• ФРАГМЕНТ ТЕКСТА

⁂

Анатолий Абрашкин - Русский Дьявол
Главным событием, перевернувшим жизнь Демона, было изгнание его из рая. Это произошло до событий, разворачивающихся в повести (поэма имеет подзаголовок «Восточная повесть»). «Счастливый первенец творенья», «чистый херувим», он «блистал» в раю, в «жилище света», в атмосфере доброжелательного внимания,
Когда бегущая комета
Улыбкой ласковой привета
Любила поменяться с ним…
Красота и любовь окружали его, но в одночасье все изменилось. По неизвестной, не указанной в повести причине, Демон был удален из обители вечного благоденствия и лишен ангельского чина. В тексте ничего не говорится о деталях ухода Демона, автор ограничивается только указанием, что его герой стал «изгнанником рая»:
То не был ангел-небожитель,
Ее божественный хранитель…
Венец из радужных лучей
Не украшал его кудрей.

⁂

• ИСХОДНЫЕ ДАННЫЕ
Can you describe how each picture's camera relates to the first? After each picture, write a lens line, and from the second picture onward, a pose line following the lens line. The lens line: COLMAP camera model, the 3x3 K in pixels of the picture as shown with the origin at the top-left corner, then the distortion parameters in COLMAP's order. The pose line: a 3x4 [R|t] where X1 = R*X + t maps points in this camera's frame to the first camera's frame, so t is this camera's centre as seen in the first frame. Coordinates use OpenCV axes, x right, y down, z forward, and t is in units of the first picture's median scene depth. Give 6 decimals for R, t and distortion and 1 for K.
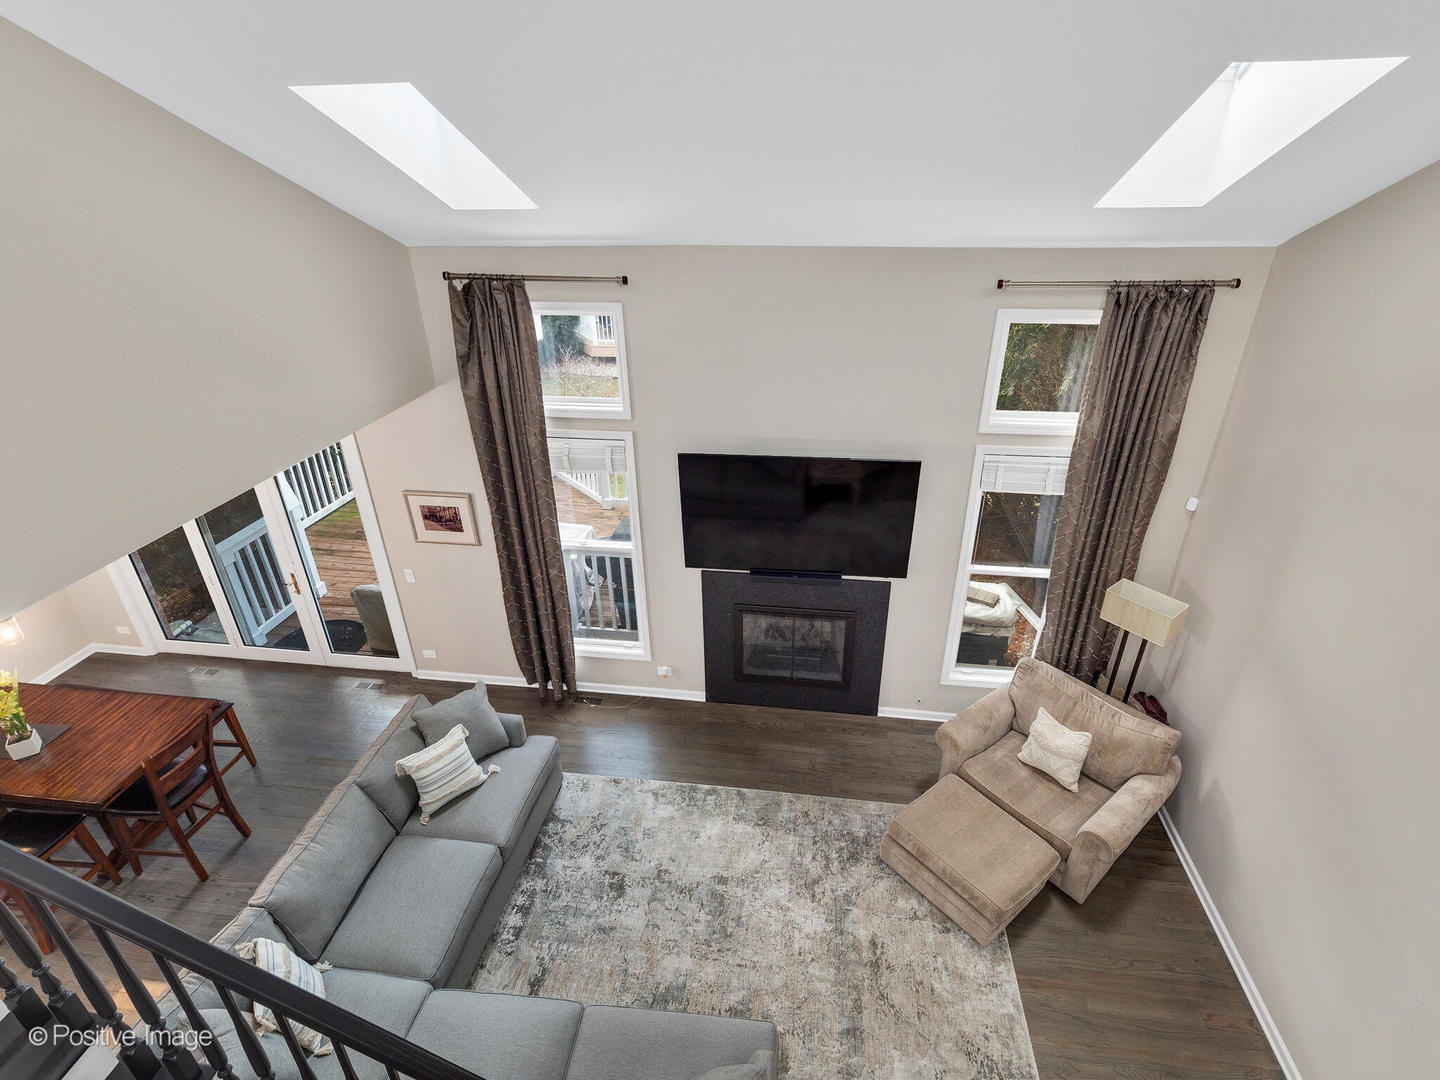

⁂

• ВЫПОЛНИТЕ ЗАДАНИЯ
1. Продублируйте фрагмент текста о Демоне, начиная со слов «Анатолий Абрашкин - Русский» и далее вплоть до слов «украшал его кудрей.».
2. Подхватите текст об изгнании Демона из рая и продолжите его с того места, где он заканчивается.

• ОТВЕТЫ НА ЗАДАНИЯ
1.
Анатолий Абрашкин - Русский Дьявол
Главным событием, перевернувшим жизнь Демона, было изгнание его из рая. Это произошло до событий, разворачивающихся в повести (поэма имеет подзаголовок «Восточная повесть»). «Счастливый первенец творенья», «чистый херувим», он «блистал» в раю, в «жилище света», в атмосфере доброжелательного внимания,
Когда бегущая комета
Улыбкой ласковой привета
Любила поменяться с ним…
Красота и любовь окружали его, но в одночасье все изменилось. По неизвестной, не указанной в повести причине, Демон был удален из обители вечного благоденствия и лишен ангельского чина. В тексте ничего не говорится о деталях ухода Демона, автор ограничивается только указанием, что его герой стал «изгнанником рая»:
То не был ангел-небожитель,
Ее божественный хранитель…
Венец из радужных лучей
Не украшал его кудрей.

2.
Но, с другой стороны, Демон еще и не стал обитателем преисподней:
То не был ада дух ужасный,
Порочный мученик – о нет!
Он был похож на вечер ясный:
Ни день, ни ночь, – ни мрак, ни свет!
Не будем забегать вперед, но уже ясно, что это еще юный, неоперившийся Дьявол. Он, безусловно, отличается от Сатаны времен единобожия, это та самая тень Бога, о которой шел разговор ранее, это злой дух Ветхого Завета, который еще не сделал окончательного выбора в пользу ада. Вот оригинальный момент лермонтовского замысла.
Демон — своего рода отверженный и среди собратьев по несчастью:
Изгнанников себе подобных,
Я звать в отчаянии стал,
Но слов и лиц и взоров злобных,
Увы! Я сам не узнавал.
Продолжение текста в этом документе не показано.